Even the American Heart Association states that the effect of caffeine on blood pressure appears to be mixed – it almost appears to vary on an individual basis and the body seems to get used to long term caffeine use (4).

Those individuals with risk factors for coronary artery disease: diabetes, uncontrolled high blood pressure, smoking, prior history of cardiac disease, and elevated stress, should keep daily caffeine consumption lower between one to two cups of coffee/day. They should also be aware of any symptoms that might come up after caffeine consumption such as heart palpitations or anxiety.

If you think that caffeine seems to be causing issues for you body, do the sensible thing, just don’t have any For the average person, it appears that caffeine at this point, has little very little to do with elevation of high blood pressure when taken in low to moderate amounts.

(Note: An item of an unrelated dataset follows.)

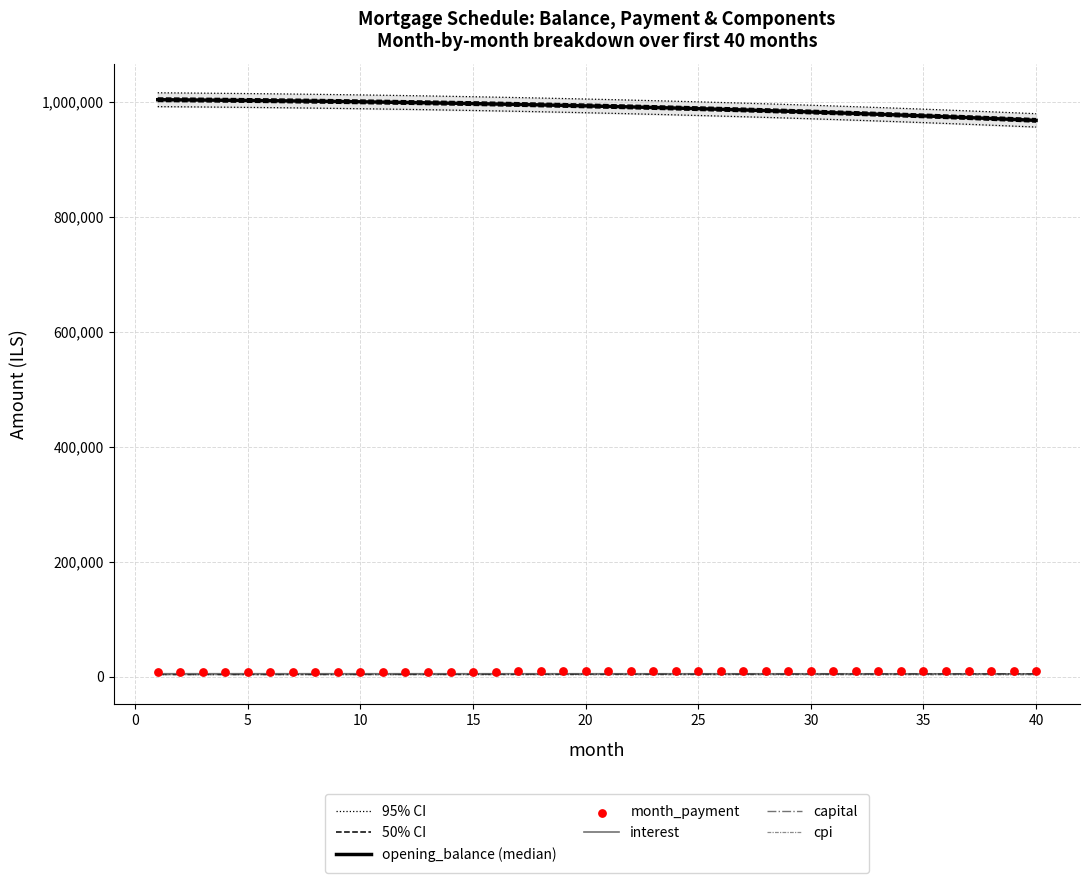

Which series reaches the minimum Y coordinate?

capital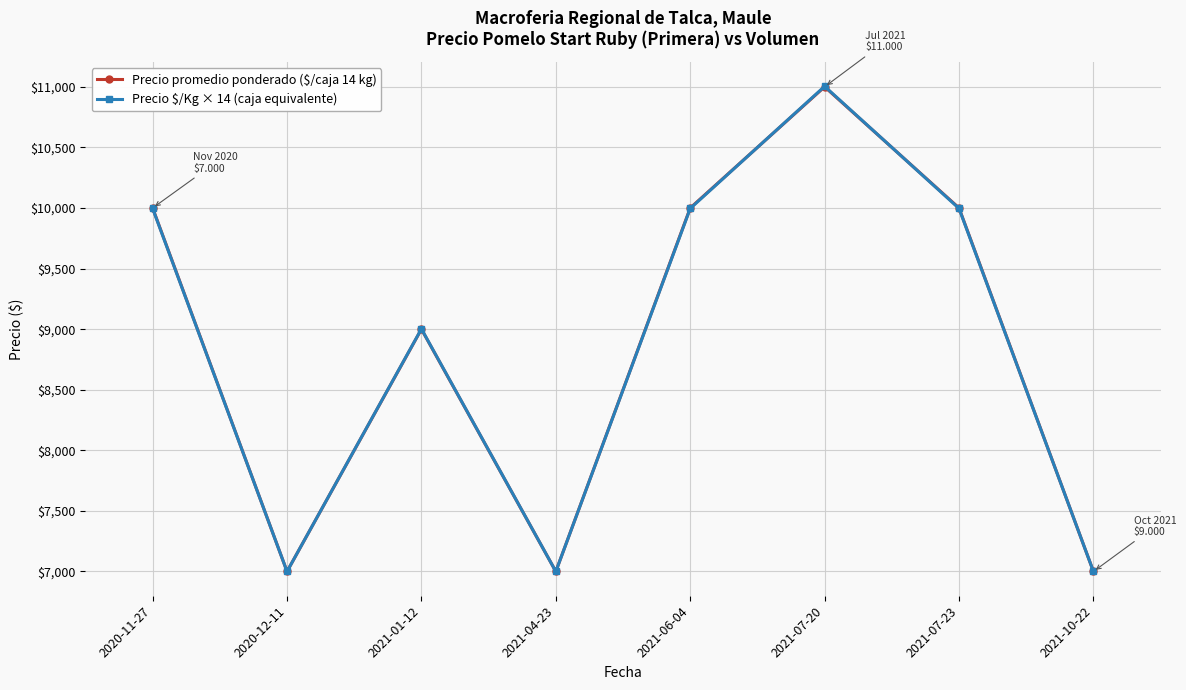

At which category is the sum across all series the highest?

2021-07-20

1. N.a. “Caffeine.” “Natural Standard – The Authority On Integrative Medicine.” 2015. Web. 13 July 2015.
2. Celik, S., Dorsey, J., Engels, H., Wirth, J. “Influence Of Caffeine On Metabolic and Cardiovascular Functions During Sustained Light Intensity Cycling and At Rest.” International Journal Of Sports Nutrition. 9 December 1999. Web. 13 July 2015.
3. Ammon, H., Bieck, P., Mandalaz, D., Verspohl. E. “Adaptation Of Blood Pressure To Continuous Heavy Drinking Coffee Drinking In Young Volunteers. A Double Blind Crossover Study.” British Journal Of Clinical Pharmacology. June 1983. Web. 13 July 2015.
4. N.a. “Caffeine and Heart Disease.” American Heart Association. 17 March 2014. Web. 13 July 2015.
5. James, J. “Critical Review Of Dietary Caffeine and Blood Pressure: A Relationship That Should Be Taken More Seriously.” Psychosomatic Medicine. January-February 2004. Web. 13 July 2015.
6. Arends, L., Geleijnse, J., Grobbee, D., Kok, F., Noordzij, M., Uiterwaal, C. “Blood Pressure Response To Chronic Intake Of Coffee and Caffeine: A Meta Analysis Of Randomized Controlled Trials.” Journal Of Hypertension. May 2005. Web. 13 July 2015.
7. Boni, M., Bongiovi, S., Casiglia, E., Colangeli, G., Paleari, C., Penzo, M., Pessina, A., Petucco, S. “Haemodynamic Effects Of Coffee and Caffeine In Normal Volunteers: A Placebo-Controlled Clinical Study.” Journal Of Internal Medicine. June 1991. Web. 13 July 2015.
8. Everson-Rose, S., Faraq, N., Lovallo, W., McKey, B., Vincent, A., Whitsett, T., Wilson, M. “Caffeine and Blood Pressure Response: Sex, Age, and Hormonal Status.” Journal Of Women’s Health. June 2010. Web. 13 July 2015.
9. Klabunde, R. “Adenosine.” Cardiovascular Pharmacology Concepts. 7 September 2012. Web. 13 July 2015.
10. N.a. “Adenosine.” Lexicomp. 14 July 2015. Web. 14 July 2015.